Çalışanlar, çeşitli nedenlerle yıllık izinlerini kullanamıyor; bunlar arasında işverenin izin vermemesi veya çalışanların zaman bulamaması da bulunuyor. Ancak uzmanlar, anayasa tarafından güvence altına alınan yıllık ücretli izin haklarının tam olarak bilinmesi gerektiğini vurguluyor ve bu hakların ihlallerine karşı önlem alınmasının önemine dikkat çekiyor. Özellikle, kullanılmayan izinlerin talep edilmesi için belirlenen 5 yıllık süre büyük önem taşıyor.
Habertürk’te yer alan Ahmet Kıvanç’ın haberine göre, bazı işverenler, çalışanlarının yıllık izinlerini kullanmadığını belgeleyerek, bu izinlerin ücretini ödemekten kaçınmak için çeşitli yöntemler deniyor. Ancak işverenin, çalışanın yıllık iznini kullandığını ispatlama yükümlülüğü bulunmaktadır.
İşverenler, çalışanlarına yıllık izin kullandırdıklarını, imzalı bir izin defteri veya benzeri belgelerle kanıtlamak zorundadır. Ancak, bazı işverenler, gerçekte kullanılmayan izinler için işçiden yazılı beyan alabiliyor. Yargıtay’ın kararlarına göre, böyle bir durumda izin fiilen kullanılmadıysa, mahkemeler çalışanların beyanlarını dikkate alabilmektedir.
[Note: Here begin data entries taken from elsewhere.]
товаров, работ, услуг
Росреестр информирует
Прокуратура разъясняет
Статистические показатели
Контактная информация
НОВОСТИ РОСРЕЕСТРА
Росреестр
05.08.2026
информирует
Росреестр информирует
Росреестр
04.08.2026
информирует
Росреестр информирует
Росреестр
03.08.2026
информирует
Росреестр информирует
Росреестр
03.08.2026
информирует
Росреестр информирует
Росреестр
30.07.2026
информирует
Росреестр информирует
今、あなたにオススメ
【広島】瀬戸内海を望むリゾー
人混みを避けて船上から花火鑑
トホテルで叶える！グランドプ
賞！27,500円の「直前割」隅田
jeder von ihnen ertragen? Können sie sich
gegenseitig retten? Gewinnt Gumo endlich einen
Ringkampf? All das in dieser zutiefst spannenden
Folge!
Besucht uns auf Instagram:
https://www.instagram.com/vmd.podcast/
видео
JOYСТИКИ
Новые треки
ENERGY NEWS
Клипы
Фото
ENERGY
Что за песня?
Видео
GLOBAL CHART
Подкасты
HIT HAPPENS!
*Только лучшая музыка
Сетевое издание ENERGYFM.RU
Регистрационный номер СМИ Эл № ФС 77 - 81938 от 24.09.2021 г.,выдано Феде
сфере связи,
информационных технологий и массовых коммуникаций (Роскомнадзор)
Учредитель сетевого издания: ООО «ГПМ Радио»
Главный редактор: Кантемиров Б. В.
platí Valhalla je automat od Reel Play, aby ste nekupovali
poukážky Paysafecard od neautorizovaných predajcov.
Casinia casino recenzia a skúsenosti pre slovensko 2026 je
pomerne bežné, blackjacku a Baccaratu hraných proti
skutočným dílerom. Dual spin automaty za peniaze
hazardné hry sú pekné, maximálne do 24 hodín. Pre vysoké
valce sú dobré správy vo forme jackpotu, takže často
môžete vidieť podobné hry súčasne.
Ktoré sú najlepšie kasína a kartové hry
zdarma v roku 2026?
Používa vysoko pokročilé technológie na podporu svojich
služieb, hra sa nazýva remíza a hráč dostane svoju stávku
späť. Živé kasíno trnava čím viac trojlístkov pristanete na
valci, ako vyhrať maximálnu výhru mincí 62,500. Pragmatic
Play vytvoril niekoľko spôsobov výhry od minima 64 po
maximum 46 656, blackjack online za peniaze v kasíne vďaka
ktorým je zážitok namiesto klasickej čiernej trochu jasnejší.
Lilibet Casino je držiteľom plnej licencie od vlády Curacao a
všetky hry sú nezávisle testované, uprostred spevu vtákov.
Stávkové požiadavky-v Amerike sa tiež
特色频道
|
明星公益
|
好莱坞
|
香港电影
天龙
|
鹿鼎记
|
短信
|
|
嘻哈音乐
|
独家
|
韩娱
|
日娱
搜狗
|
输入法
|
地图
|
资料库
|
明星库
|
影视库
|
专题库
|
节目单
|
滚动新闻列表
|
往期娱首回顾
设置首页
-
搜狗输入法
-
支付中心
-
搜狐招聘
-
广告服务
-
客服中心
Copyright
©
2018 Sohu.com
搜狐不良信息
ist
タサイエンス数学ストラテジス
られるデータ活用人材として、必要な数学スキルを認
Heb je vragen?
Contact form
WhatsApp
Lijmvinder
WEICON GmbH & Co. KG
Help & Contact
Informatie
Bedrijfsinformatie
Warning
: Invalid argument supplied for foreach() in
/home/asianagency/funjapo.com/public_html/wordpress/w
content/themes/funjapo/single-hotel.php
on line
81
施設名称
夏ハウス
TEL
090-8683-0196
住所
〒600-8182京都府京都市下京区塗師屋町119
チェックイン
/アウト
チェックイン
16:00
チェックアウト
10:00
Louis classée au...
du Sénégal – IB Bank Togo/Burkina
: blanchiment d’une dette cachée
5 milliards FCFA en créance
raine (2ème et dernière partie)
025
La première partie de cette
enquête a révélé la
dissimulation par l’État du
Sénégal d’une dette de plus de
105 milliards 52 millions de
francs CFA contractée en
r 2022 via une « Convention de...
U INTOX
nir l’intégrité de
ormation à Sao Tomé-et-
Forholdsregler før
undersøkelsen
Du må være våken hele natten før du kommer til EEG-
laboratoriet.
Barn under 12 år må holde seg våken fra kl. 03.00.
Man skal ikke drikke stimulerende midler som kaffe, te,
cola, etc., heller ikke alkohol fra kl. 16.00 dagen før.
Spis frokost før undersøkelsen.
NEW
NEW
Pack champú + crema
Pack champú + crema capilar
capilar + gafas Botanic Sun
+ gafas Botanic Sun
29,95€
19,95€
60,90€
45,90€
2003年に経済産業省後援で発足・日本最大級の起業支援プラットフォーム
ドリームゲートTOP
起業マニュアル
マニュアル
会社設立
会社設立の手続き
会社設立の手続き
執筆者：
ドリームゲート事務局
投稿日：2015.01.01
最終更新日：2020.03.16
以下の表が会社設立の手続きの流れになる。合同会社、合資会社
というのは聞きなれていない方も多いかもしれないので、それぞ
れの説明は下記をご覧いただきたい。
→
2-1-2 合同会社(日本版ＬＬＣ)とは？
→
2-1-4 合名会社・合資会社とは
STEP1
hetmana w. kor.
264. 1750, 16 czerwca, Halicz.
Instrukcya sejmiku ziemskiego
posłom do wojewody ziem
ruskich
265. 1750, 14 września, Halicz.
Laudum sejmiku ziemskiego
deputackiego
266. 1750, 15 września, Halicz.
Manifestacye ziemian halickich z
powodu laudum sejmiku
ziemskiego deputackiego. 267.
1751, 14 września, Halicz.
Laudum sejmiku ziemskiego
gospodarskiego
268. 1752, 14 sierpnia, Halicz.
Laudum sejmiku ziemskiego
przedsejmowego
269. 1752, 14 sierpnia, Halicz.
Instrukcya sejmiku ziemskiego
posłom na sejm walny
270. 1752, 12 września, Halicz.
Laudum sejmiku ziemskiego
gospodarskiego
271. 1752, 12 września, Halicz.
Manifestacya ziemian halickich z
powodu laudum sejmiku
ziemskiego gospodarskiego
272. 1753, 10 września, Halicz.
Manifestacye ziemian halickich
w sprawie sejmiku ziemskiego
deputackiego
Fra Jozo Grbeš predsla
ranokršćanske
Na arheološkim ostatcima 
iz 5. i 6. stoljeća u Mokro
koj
Çalışanlar işten ayrıldıklarında kullanılmamış izinlerinin ücretini talep edebilirler. İş akdinin sona erme şekli bu durumu değiştirmez; çalışan, işten haksız yere çıkarılmış olsa bile, kullanılmayan izinlerin ücreti son alınan maaş üzerinden hesaplanarak ödenmelidir.
İzin ücreti talebinde bulunmak için işten ayrıldıktan sonra 5 yıl içinde başvuru yapılması gerekmektedir. İşveren bu ödemeyi yapmazsa, 5 yıl içinde dava açılmalıdır. Beş yıllık zamanaşımı süresi dolduktan sonra izin ücreti talep edilemez.
İşini kaybetme korkusuyla iznini kullanmadığı halde baskı altında belge imzalamak zorunda kalan çalışanlar, işten ayrıldıklarında izin parasını alabilmek için kanıt toplamaya özen göstermelidir. Yıllık ücretli izinli gösterilen günlerde fiilen çalıştığını kanıtlayan çalışanlar, dava açarak bu haklarını talep edebilirler.